Em ‘Marinheiro das Montanhas’ Karim Aïnouz se filma na invenção da saudade
★★★★★ | Voltando para a terra natal de seu pai na Argélia, cineasta cearense refaz trajeto de sua própria imaginação
Um professor me disse certa vez que “todo cineasta se filma quando filma”, quer ele esteja ou não na frente das câmeras – Kleber Mendonça Filho e seus Retratos Fantasmas concordariam já que foram literais na forma como a vida do diretor pernambucano invadiu a ficção. Do que é possível esperar dessa “literalidade” de filmes sobre seus filmadores, diante do que já vimos nos últimos anos com Spielberg, Almodóvar e Sorrentino, por exemplo, “Marinheiro das Montanhas” é de uma preciosidade imensa até mesmo na filmografia do Karim Aïnouz que há muitos anos não apresentava algo tão genuíno.
A melhor textura desse documentário é ele ser recheado de ficção, é Karim não encontrar tantas respostas e por isso decidir inventá-las sempre num espaço muito próprio de imaginação sobre a incompletude da história da sua vida. “A outra metade do filho”, desconhecida, dedicada a uma pessoa que também se imagina estar presente: Iracema, sua mãe, destinatária de cada passo do seu premeditado retorno às origens da família argelina.
Karim é criativo ao garantir que esse filme nunca se contente em encontrá-lo, enquadrá-lo, simplificá-lo num mero personagem errante. Como sua presença não tem corpo – aparecendo uma só vez, distante e fora de foco – e ele caminha por ruas, estradas, bares e vielas com a permissão de se perder, a narrativa foge de qualquer intenção pedagógica. Ao assumir que seu interlocutor não conhece aquela cidade, aquele país, aquele povo, o documentário e suas ficções partem para um registro informal de sua existência – afinal, este não é um filme sobre a Argélia, mas sobre o que ela esconde de Karim.
Com o susto de “parecer turista” aos conterrâneos, o diretor aponta constantemente sua câmera para eles com simpatia e uma anunciada busca de reconhecimento, gesto que tenta observá-los sem o exotismo comum a estrangeiros alheios àquela realidade social e histórica. Para isso, Aïnouz emula uma mistura da espontaneidade de Coutinho com os contadores iranianos Panahi e Abbas, lembrando até o radiografia que o palestino Kamal Aljafari faz de seu povo.

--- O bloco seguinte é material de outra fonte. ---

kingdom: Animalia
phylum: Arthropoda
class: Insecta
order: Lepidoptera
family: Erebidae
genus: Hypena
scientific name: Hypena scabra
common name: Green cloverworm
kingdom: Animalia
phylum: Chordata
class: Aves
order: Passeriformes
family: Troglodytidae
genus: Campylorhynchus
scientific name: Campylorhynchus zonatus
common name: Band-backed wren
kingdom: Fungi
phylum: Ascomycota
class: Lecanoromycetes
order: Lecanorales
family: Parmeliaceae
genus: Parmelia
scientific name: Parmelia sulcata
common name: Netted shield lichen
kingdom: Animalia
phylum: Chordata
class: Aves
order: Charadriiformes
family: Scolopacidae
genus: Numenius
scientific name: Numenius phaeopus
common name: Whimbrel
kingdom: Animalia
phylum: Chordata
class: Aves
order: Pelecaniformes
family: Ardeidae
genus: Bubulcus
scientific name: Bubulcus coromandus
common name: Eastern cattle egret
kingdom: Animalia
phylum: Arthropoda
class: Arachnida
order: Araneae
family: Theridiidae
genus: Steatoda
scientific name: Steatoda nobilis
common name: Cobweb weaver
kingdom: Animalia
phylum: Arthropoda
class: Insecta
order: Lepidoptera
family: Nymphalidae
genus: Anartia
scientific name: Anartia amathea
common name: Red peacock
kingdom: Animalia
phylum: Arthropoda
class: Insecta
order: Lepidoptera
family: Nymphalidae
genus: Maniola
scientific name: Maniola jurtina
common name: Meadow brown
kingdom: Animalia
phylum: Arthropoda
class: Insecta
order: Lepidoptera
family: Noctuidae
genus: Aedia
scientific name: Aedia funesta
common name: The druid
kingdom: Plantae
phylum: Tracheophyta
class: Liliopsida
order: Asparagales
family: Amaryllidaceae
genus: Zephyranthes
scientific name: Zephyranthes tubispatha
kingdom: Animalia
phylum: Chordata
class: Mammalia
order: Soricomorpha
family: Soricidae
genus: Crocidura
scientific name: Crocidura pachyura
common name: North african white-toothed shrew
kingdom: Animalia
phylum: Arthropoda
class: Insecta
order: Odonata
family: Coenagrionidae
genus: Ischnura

Ao mesmo tempo que tem essa camada mais física, o filme também vai mergulhando num fluxo subjetivo de recortes e fragmentos com imagens de celular que se alternam com outras mais profissionais, às vezes guiadas por narrações de percurso e organizadas em sequências sensoriais. As ruas, as noites, as paisagens, as pessoas, além de intervenções de arquivo do passado – a guerra contra a colônia que marcou a vida do avô, a orla de uma Fortaleza que nunca mudou, o quintal, as fotos e os aniversários de alguém que lhe deu a vida. História do mundo e de si ganham vida em conjunto, como se fosse um Godard de sua última fase experimental olhando para diferentes relógios, analógicos e digitais, com fusos-horários intermitentes, para construir a imagem de um tempo só. Essa costura me direciona também ao cearense Supermemórias (2010) pela reconstrução sonora de passos e vozes e pela inserção envolvente de músicas regionais que acompanham a trilha sonora.
Mesmo que tenha seu alto grau de realidade, nada parece literal, fazendo com que Karim seja tão fantasmagórico quanto sua mãe, estrangeiros sem lugar para onde voltar. E assim como Kleber revela, também é esclarecedor para nós ver o quanto esse sentimento inacabado do retorno é algo importante para seu autor. A memória nos leva imediatamente ao Viajo Porque Preciso, Volto Porque te Amo (2009), em que o andarilho também nem aparece, assim como nos lembra as inquietações de personagens de outros filmes como Suely, Eurídice, Violeta e Donato que estão sempre perdidos onde estão, às vezes querendo voltar para lugar algum, afogados na falta de perguntas e respostas sobre o próprio passado.
Tentando o mesmo que a reportagem de Nardjes A. (2020), documentário de Karim lançado em simultâneo com este no circuito comercial, “Marinheiro das Montanhas” também tem seu pulso político na aspiração de que defender a soberania daquele povo é como aceitar sua origem e seu papel como comunicador e construtor de histórias. Saio do filme tão atingido pela contraposição de saudade e vazio, que fico com a inebriada sensação de que fui eu que vivi essa vida, de que esse retorno espectral foi catalisador – se para mim pela oportunidade de preencher por conta própria memórias incompletas, para Karim, talvez pela certeza de que o seu caminho para responder a tantos silêncios de sua própria identidade está mesmo na ficção. Para um cineasta que se filma, me parece digno propor que se invente.